Paul Melancon: Camera Obscura (2002)
When this album was released, I had daydreams about hooking up Atlanta pop genius Paul Melancon with Jon Brion. It made perfect sense to me; they both love classic pop melody, fractured fairy tales, and the Beatles. It’s a match made in heaven, and Brion will make him a star. Ah, but being signed to an Indigo Girl’s record label apparently only had so much pull, and the album didn’t quite jump into the general consciousness the way I hoped it would. Damn. Didn’t they hear his love letter to ELO mastermind Jeff Lynne, cryptically titled “Jeff Lynne”? Even better is the album’s final track “Fine,” which sports one of those great wordless choruses. Oh, and it ends with arson, like all love stories should.

Click to hear Paul Melancon’s “King Sham”

Republic Tigers: Keep Color (2008)
The Republic Tigers are like the American version of the Feeling – they are simply not from their time. Listen to those melodies (the A-ha tribute “Buildings and Mountains”), the patience they take with the arrangements (“Golden Sand”). Ideally, someone will hear this album and think that that is how songs should be written. But after the whole Paul Melancon thing, I’m not holding out hope. For what it’s worth, guys, the people who grew up in the ’80s think you guys are peachy keen.

Click to hear the Republic Tigers’ “Fight Song”

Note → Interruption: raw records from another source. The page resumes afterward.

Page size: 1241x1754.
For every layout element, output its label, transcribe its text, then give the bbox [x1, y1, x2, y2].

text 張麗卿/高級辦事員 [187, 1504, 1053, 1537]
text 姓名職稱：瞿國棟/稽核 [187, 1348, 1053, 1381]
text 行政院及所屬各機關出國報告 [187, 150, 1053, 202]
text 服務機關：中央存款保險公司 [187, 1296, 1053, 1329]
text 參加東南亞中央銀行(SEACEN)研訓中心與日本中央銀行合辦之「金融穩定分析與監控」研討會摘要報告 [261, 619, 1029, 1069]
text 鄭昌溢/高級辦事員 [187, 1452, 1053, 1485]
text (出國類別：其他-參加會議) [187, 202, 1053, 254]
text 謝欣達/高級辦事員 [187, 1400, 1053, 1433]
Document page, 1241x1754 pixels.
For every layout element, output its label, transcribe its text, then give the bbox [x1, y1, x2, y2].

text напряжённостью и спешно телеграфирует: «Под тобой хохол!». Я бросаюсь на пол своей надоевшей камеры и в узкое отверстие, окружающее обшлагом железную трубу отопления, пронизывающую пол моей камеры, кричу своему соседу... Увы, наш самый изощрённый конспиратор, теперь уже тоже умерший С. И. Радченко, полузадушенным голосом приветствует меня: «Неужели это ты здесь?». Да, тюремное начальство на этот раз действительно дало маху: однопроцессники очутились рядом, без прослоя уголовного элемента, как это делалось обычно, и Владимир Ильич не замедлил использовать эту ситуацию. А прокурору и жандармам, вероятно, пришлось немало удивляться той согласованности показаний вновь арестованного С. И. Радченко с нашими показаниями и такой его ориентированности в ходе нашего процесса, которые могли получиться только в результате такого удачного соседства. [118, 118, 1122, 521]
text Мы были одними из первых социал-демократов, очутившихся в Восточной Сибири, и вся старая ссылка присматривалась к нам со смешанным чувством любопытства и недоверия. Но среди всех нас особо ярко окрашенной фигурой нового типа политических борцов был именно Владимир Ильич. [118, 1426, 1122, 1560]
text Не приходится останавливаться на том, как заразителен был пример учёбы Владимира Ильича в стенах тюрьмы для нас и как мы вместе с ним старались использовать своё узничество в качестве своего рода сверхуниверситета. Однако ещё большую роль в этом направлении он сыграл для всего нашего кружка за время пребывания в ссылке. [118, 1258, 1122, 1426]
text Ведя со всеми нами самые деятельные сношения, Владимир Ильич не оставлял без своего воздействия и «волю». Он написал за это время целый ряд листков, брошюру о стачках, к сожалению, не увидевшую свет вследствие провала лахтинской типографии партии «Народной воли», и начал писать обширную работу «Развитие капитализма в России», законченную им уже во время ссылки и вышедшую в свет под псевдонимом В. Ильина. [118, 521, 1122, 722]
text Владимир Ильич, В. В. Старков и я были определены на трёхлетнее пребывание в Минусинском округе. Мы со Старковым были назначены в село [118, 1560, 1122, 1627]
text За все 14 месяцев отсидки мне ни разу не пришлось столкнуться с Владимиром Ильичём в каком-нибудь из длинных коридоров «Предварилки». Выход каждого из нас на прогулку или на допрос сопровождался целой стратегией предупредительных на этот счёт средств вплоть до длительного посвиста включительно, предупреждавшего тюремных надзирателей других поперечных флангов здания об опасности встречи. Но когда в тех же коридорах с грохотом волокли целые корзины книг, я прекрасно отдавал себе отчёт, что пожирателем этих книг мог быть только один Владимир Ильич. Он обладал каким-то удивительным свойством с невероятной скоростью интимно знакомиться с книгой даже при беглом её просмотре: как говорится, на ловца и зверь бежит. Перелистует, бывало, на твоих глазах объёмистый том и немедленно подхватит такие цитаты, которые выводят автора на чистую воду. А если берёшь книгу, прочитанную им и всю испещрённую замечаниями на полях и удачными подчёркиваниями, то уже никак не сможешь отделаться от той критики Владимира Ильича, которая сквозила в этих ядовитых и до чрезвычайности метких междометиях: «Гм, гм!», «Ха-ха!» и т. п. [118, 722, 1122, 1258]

Kenna: New Sacred Cow (2003)
This was going to be included in our piece on the best albums you never heard, but we based the inclusion of the albums on which artists were willing to answer a few simple questions, and Kenna forwarded us to his publicist…who couldn’t be bothered to respond. Ironically, Kenna called me shortly before his second album came out, even though I told the label that we needed to reschedule the interview. As it turned out, the interview was never rescheduled, and to borrow a phrase from Led Zeppelin, it makes me wonder. Here’s me, an avowed fan of the man – one of the best concerts I ever attended was a Kenna show at Schuba’s in Chicago. The show started at 6:00, and drinks were on the house, woot! – and the label can’t coordinate an interview. I suppose it’s fitting, since labels just have no idea what to do with an artist like him. He’s black, but his music knows no color. You’d think that the fact that his high school buddies, who are now known as the Neptunes, produced the record would be enough. Not so. Oh well. I love this album, and this album also produced one of the most original videos of the year.

Swag: Catch-All (2001)
When we asked Swag singer Doug Powell about Catch All, his stint with one-shot super group Swag, he dismissed it as pedestrian pop, and seemed surprised that anyone would love it. I get where he’s coming from, since the album doesn’t exactly rewrite the rules of pop, but it sports some damn good tributes to the Zombies (“Please Don’t Tell”), Elvis Costello (“Eight”), and the Byrds (“Lone,” “Louise”). And what’s wrong with that? Not a damn thing, if you axe me.